▶ _Your objective_
Read through the material below and find each line that has the word "TRIANGLE"; copy it.

▶ _Information supplied_

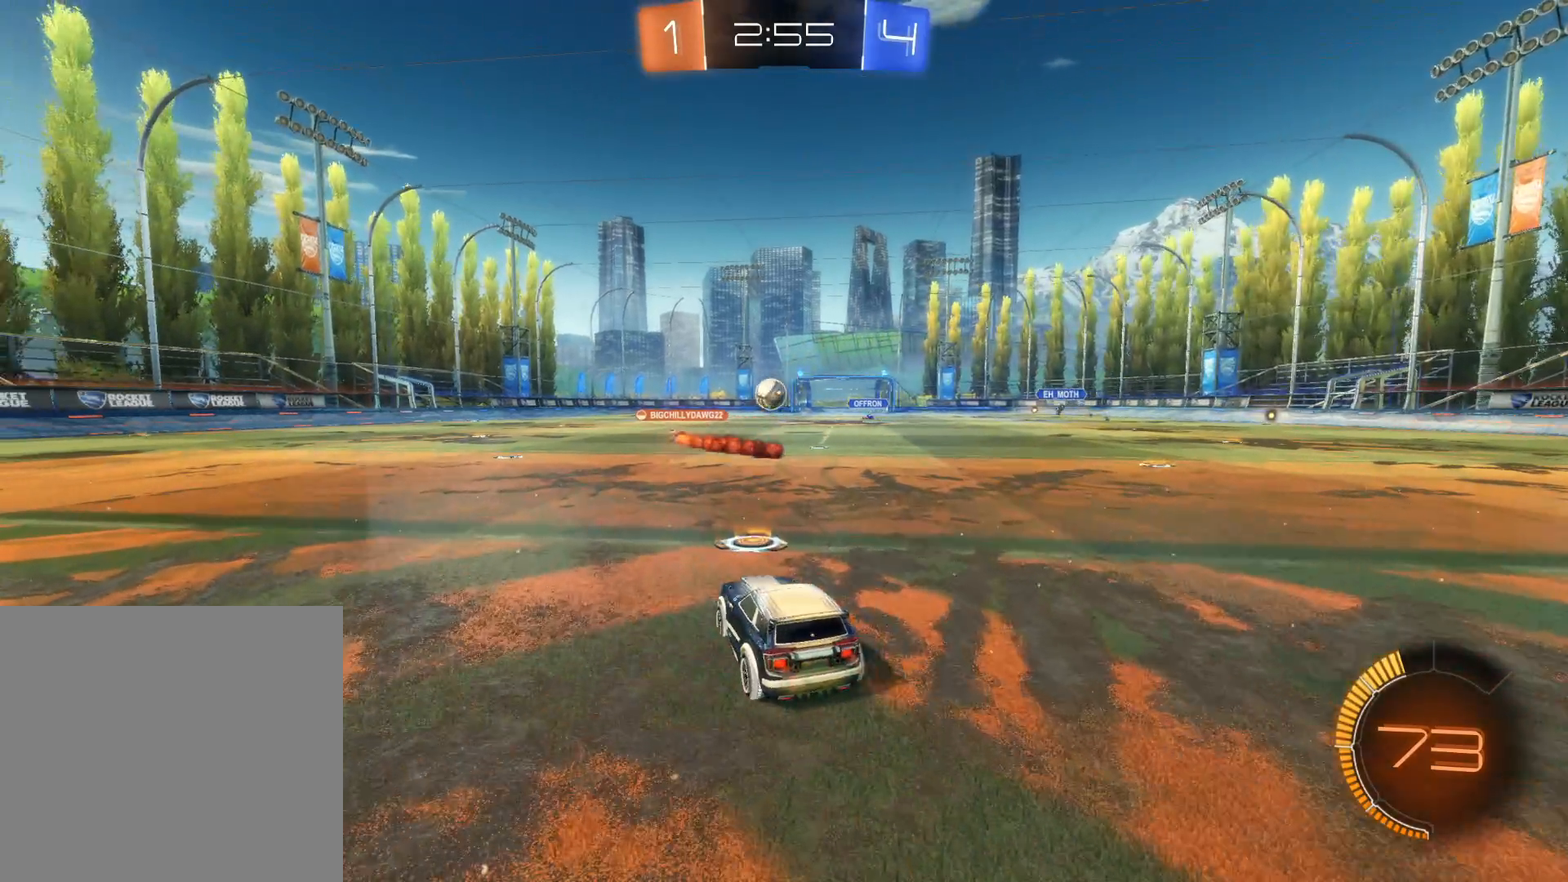
{"buttons": ["R2"], "left_stick": "center", "right_stick": "center", "events": []}
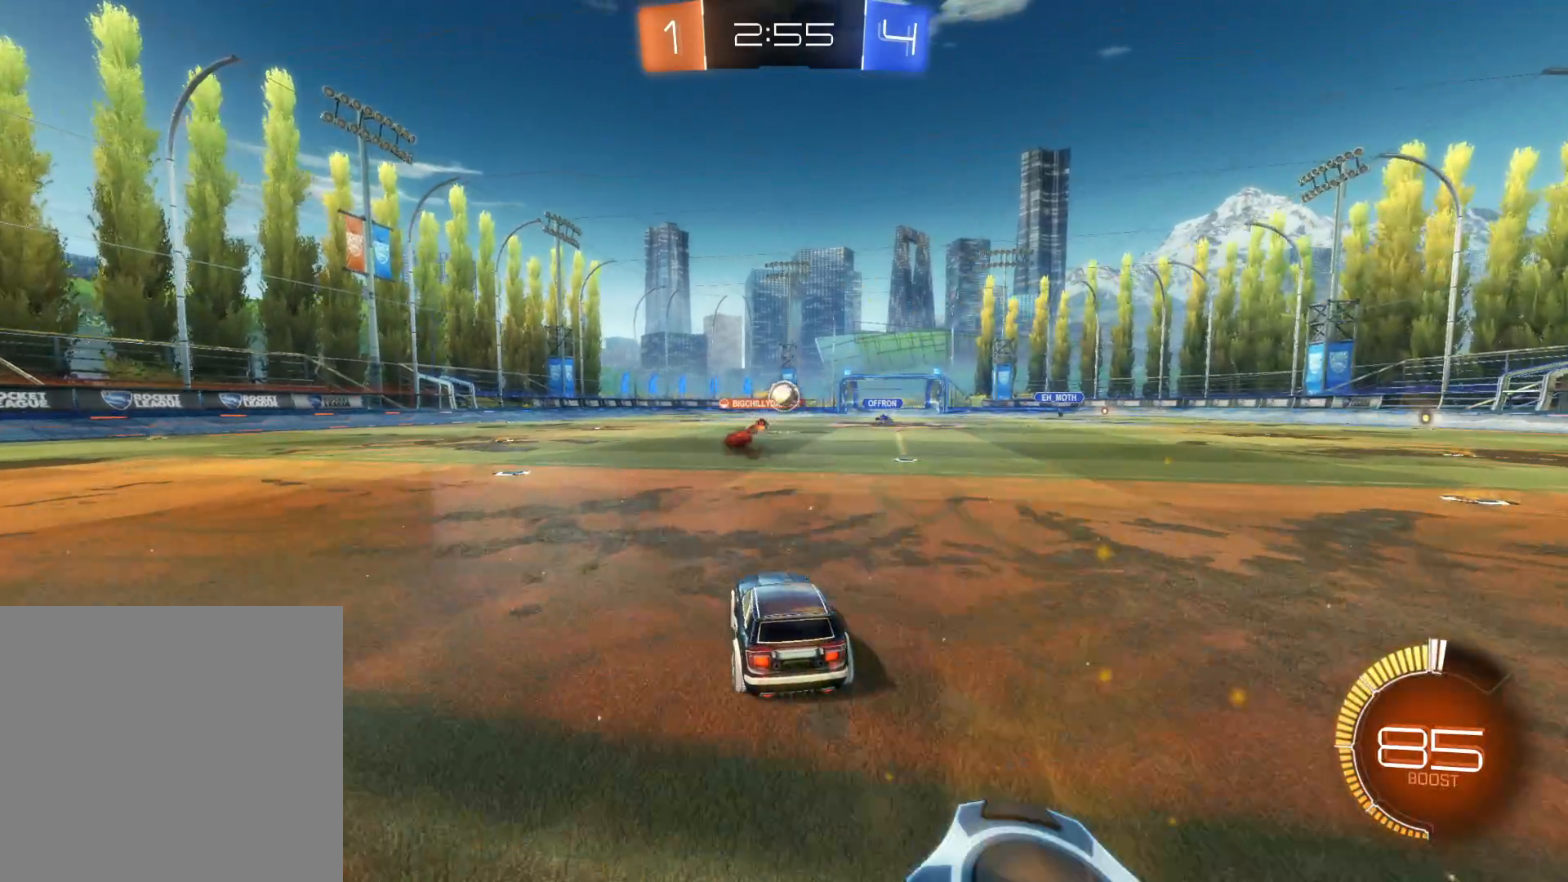
{"buttons": ["R2"], "left_stick": "right", "right_stick": "center", "events": [[450, "left_stick", "right"]]}
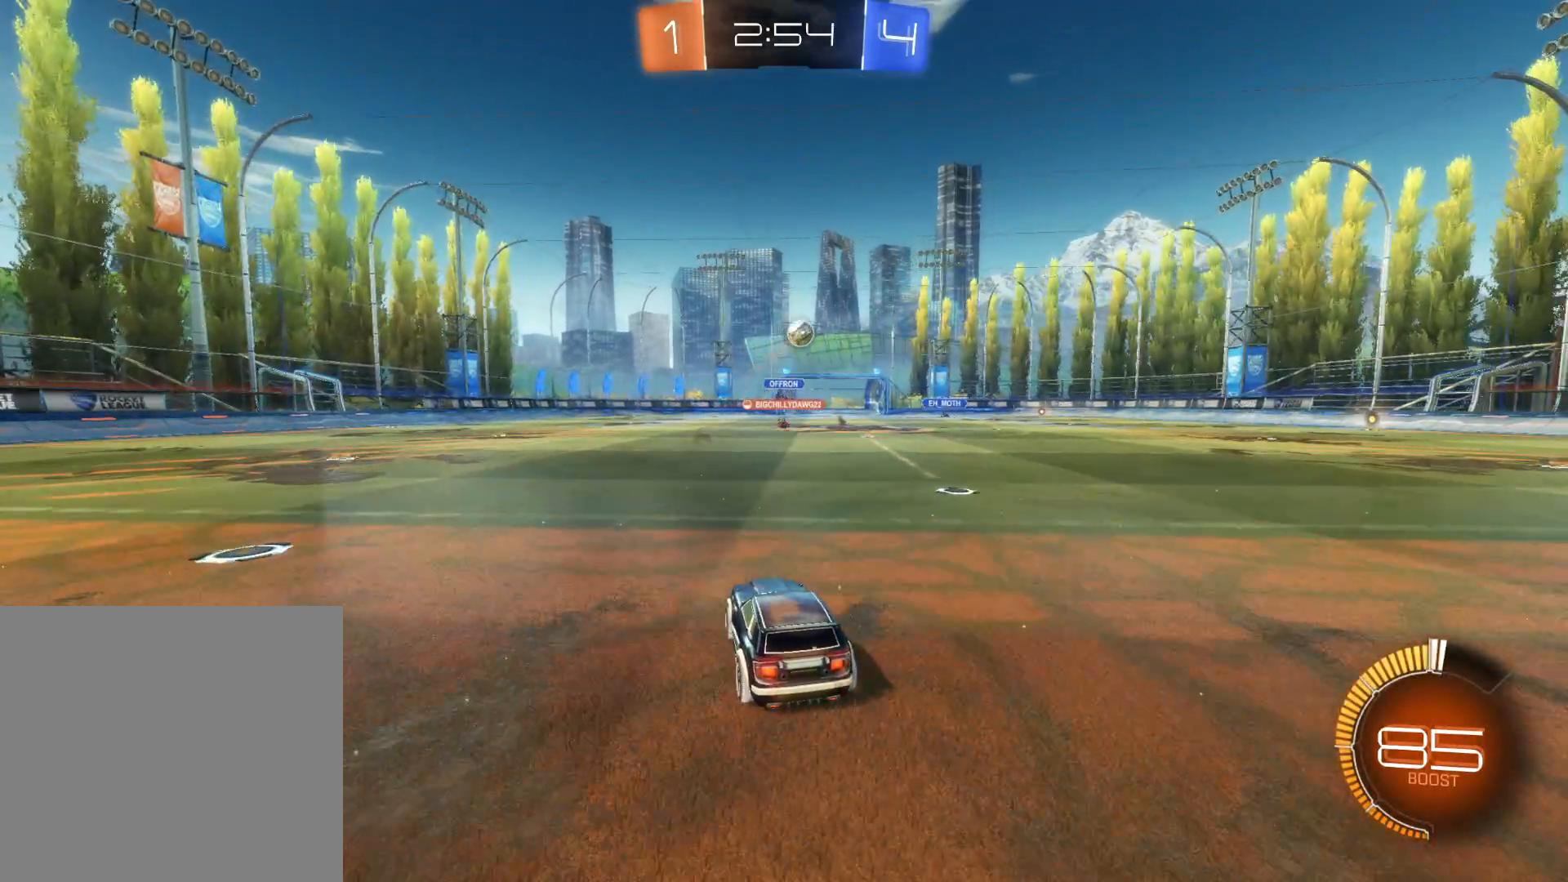
{"buttons": ["R2"], "left_stick": "up", "right_stick": "center", "events": [[16, "TRIANGLE", "down"], [116, "TRIANGLE", "up"], [166, "TRIANGLE", "down"], [250, "TRIANGLE", "up"], [333, "CIRCLE", "down"], [433, "left_stick", "up"], [450, "CIRCLE", "up"]]}
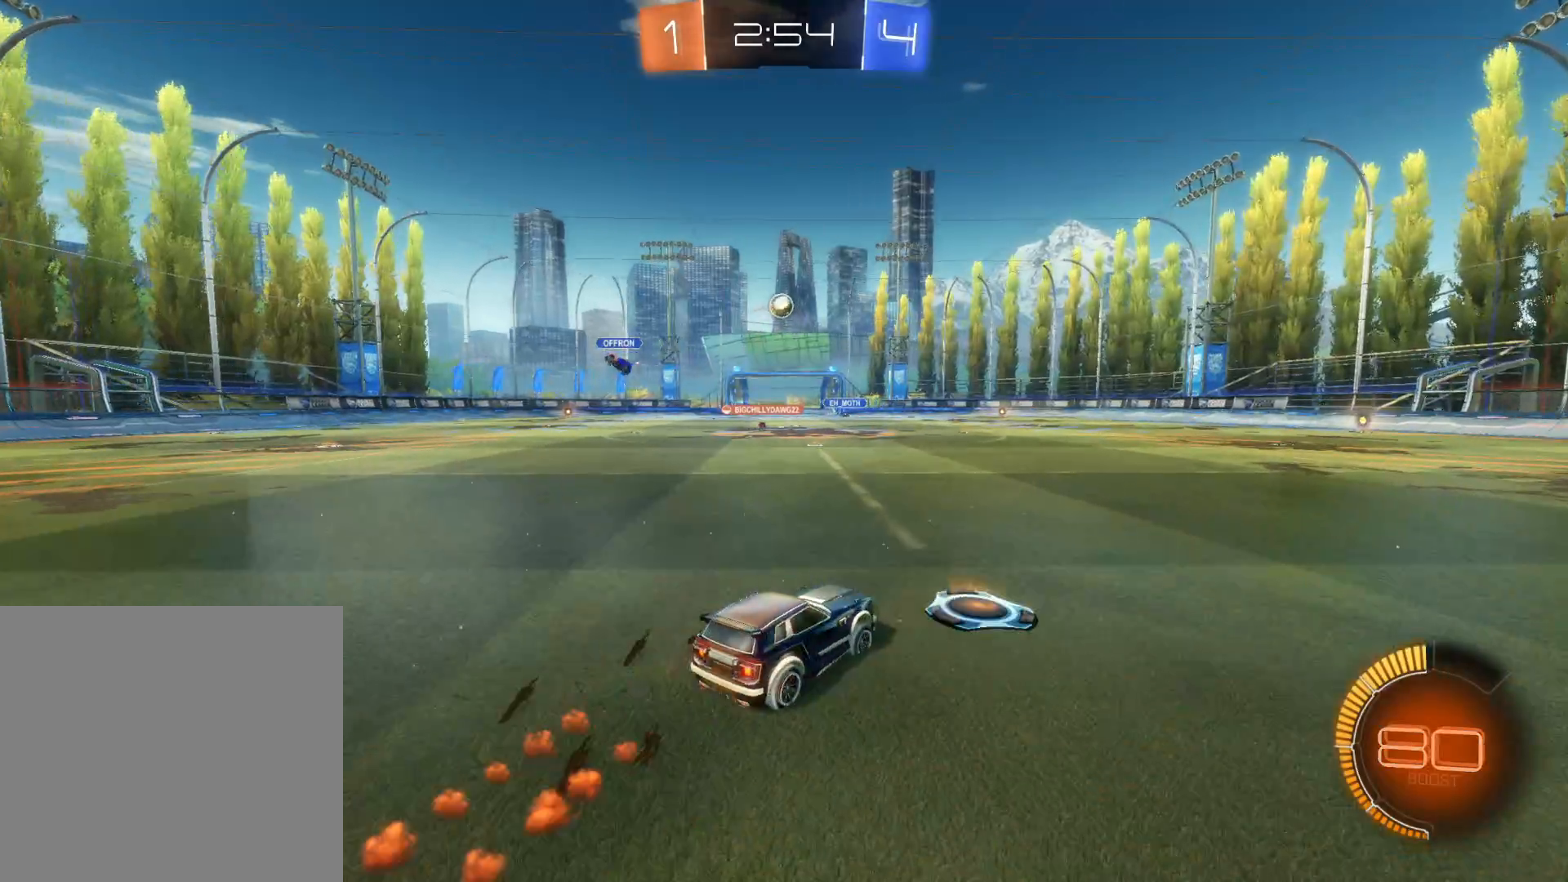
{"buttons": ["TRIANGLE", "R2"], "left_stick": "center", "right_stick": "center", "events": [[50, "CROSS", "down"], [116, "CROSS", "up"], [133, "left_stick", "up-right"], [166, "CROSS", "down"], [266, "CROSS", "up"], [283, "left_stick", "center"], [333, "TRIANGLE", "down"], [433, "TRIANGLE", "up"], [483, "TRIANGLE", "down"]]}
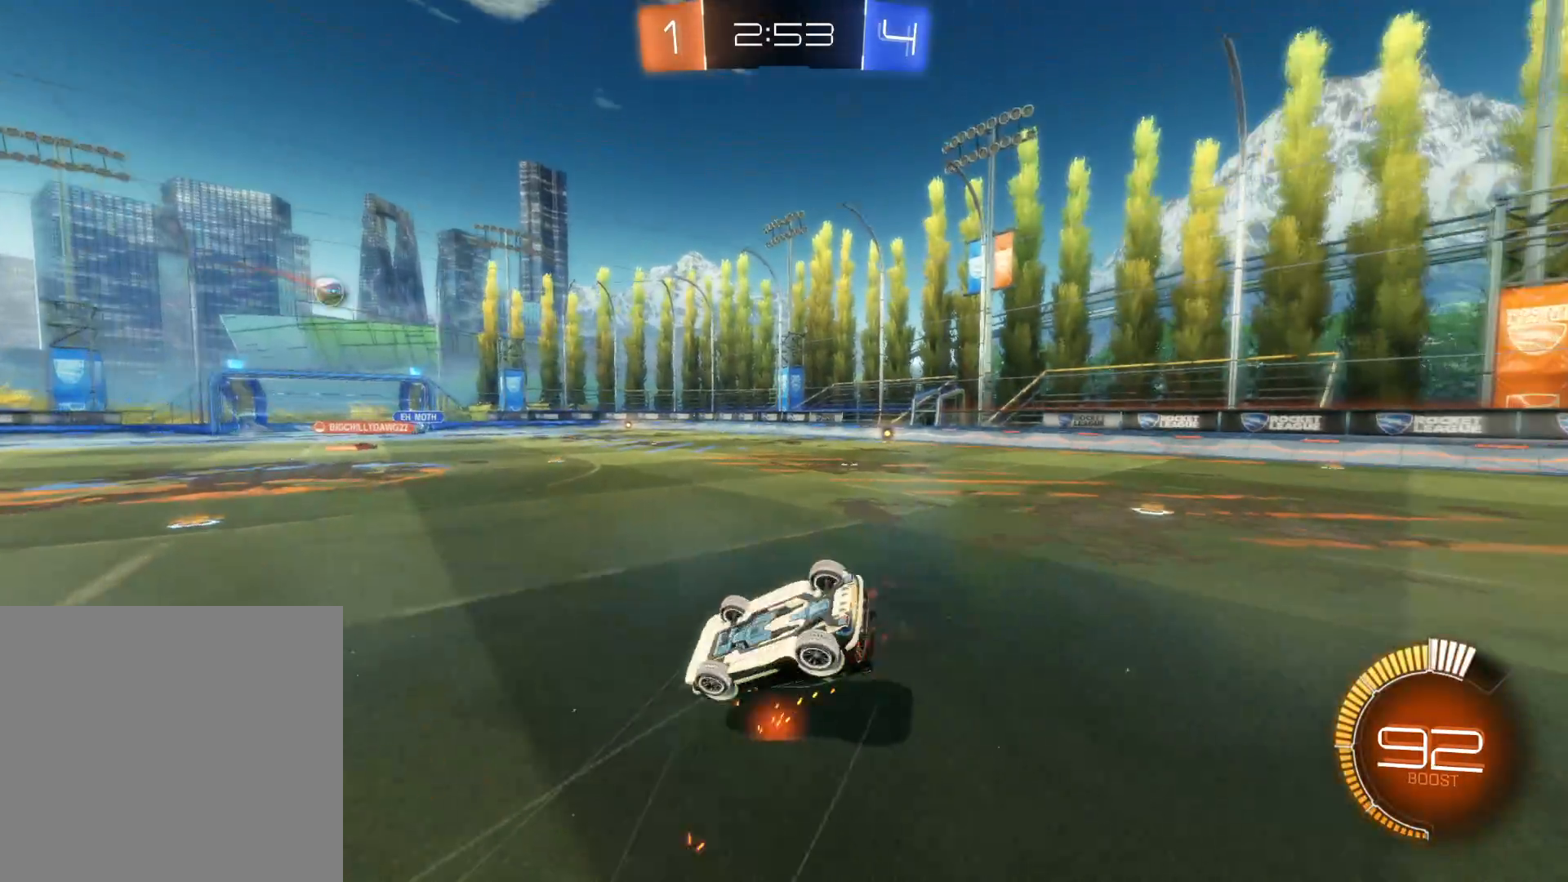
{"buttons": ["R2"], "left_stick": "left", "right_stick": "center", "events": [[116, "TRIANGLE", "up"], [466, "left_stick", "left"]]}
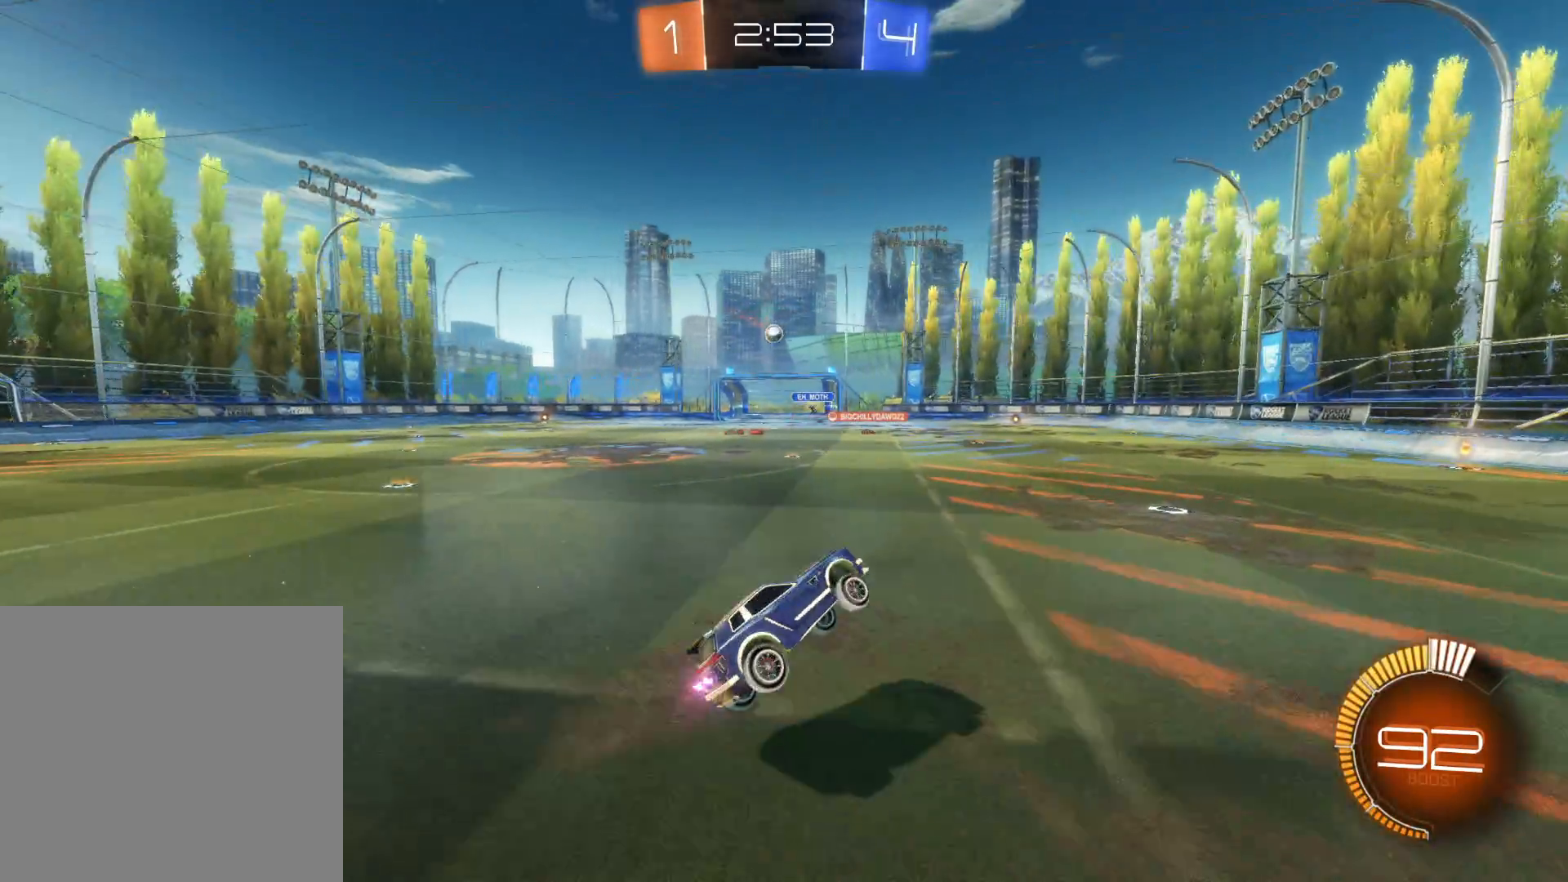
{"buttons": ["R2"], "left_stick": "left", "right_stick": "center", "events": []}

▶ _Response_
{"buttons": ["R2"], "left_stick": "up", "right_stick": "center", "events": [[16, "TRIANGLE", "down"], [116, "TRIANGLE", "up"], [166, "TRIANGLE", "down"], [250, "TRIANGLE", "up"], [333, "CIRCLE", "down"], [433, "left_stick", "up"], [450, "CIRCLE", "up"]]}
{"buttons": ["TRIANGLE", "R2"], "left_stick": "center", "right_stick": "center", "events": [[50, "CROSS", "down"], [116, "CROSS", "up"], [133, "left_stick", "up-right"], [166, "CROSS", "down"], [266, "CROSS", "up"], [283, "left_stick", "center"], [333, "TRIANGLE", "down"], [433, "TRIANGLE", "up"], [483, "TRIANGLE", "down"]]}
{"buttons": ["R2"], "left_stick": "left", "right_stick": "center", "events": [[116, "TRIANGLE", "up"], [466, "left_stick", "left"]]}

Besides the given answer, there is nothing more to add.